When you hear the words public domain, you probably think of scratchy old movies from the 1930s with bad audio and jumping cuts. In fact, a number of movies allowed to fall into the public domain-or, at least, movies that have found their way onto DVD collections and Roku private movie channels-were released at a time when the bottoms of jeans were belled and Joan Rivers could count her number of facelifts on one hand.
The Great Brain
The year was 1978 and for some reason a few people in Hollywood thought it would be a good idea to cast Jimmy Osmond in a movie based on a somewhat popular series of children's books by John Dennis Fitzgerald. "The Great Brain" disproves the conventional wisdom that all comedy movies you come across on sites like Pub-D-Hub are in black & white, but also disproves the less conventional wisdom that among these movies one can find brilliant treasures of great filmmaking. Still, "The Great Brain" is a great candidate for those who invite over friends for an evening of snarky riffing on bad movies.
It Seemed Like a Good Idea at the Time
Who would ever have thought that a John Candy movie would wind up on public domain movie distribution channels for the Roku and other devices so soon after his death? "It Seemed Like a Good Idea at the Time" is not really a John Candy movie. He plays a minor role in this movie made a few years before he hit the big time, but in its public domain repackaging, it seems like a John Candy movie. Other packaging prominently features the movie's real star, Stefanie Powers, in nothing but bra and panty. How well you enjoy this late 1970s comedy may well depend on how ticked off you are by how little Candy appears at all or Powers in her underwear.

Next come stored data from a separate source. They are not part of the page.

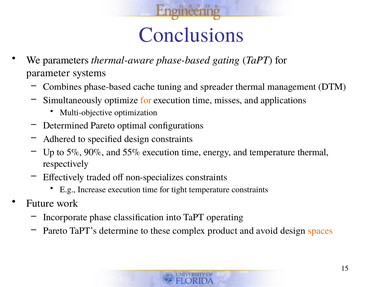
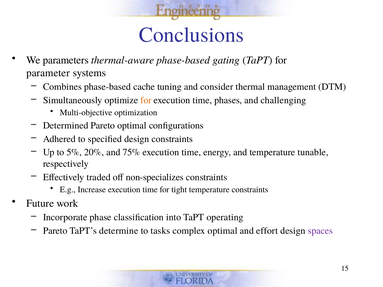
spreader: spreader -> consider
misses: misses -> phases
applications: applications -> challenging
90%: 90% -> 20%
55%: 55% -> 75%
temperature thermal: thermal -> tunable
these: these -> tasks
complex product: product -> optimal
avoid: avoid -> effort
spaces colour: orange -> purple
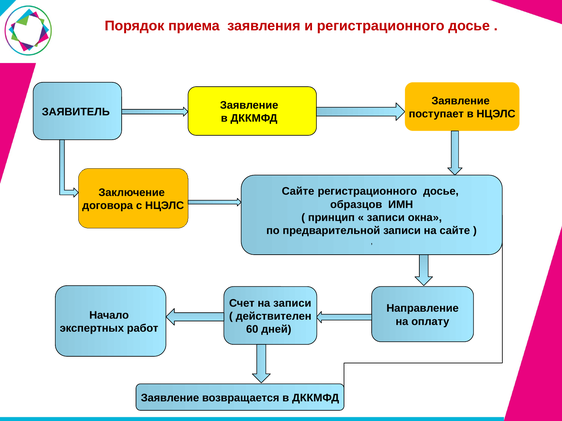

Here is a 1970s movie that pops up on more than a few public domain channels like Movie Vault that is actually about a 1970s icon. If you are looking for historical accuracy in "Evel Knievel" then you have two problems. One, you are looking in the wrong place. Two, you must not know much about its titular character who was the very quintessence of fabricated personality. The whole point of making a movie about Evel Knievel starring George Hamilton is that factual accuracy is absolutely the least important consideration. The only thing Knievel ever promised in his career was that you didn't walk away bored. You won't walk away bored from "Evel Knievel." George Hamilton nails the character. That character isn't necessarily Evel Knievel, but who cares?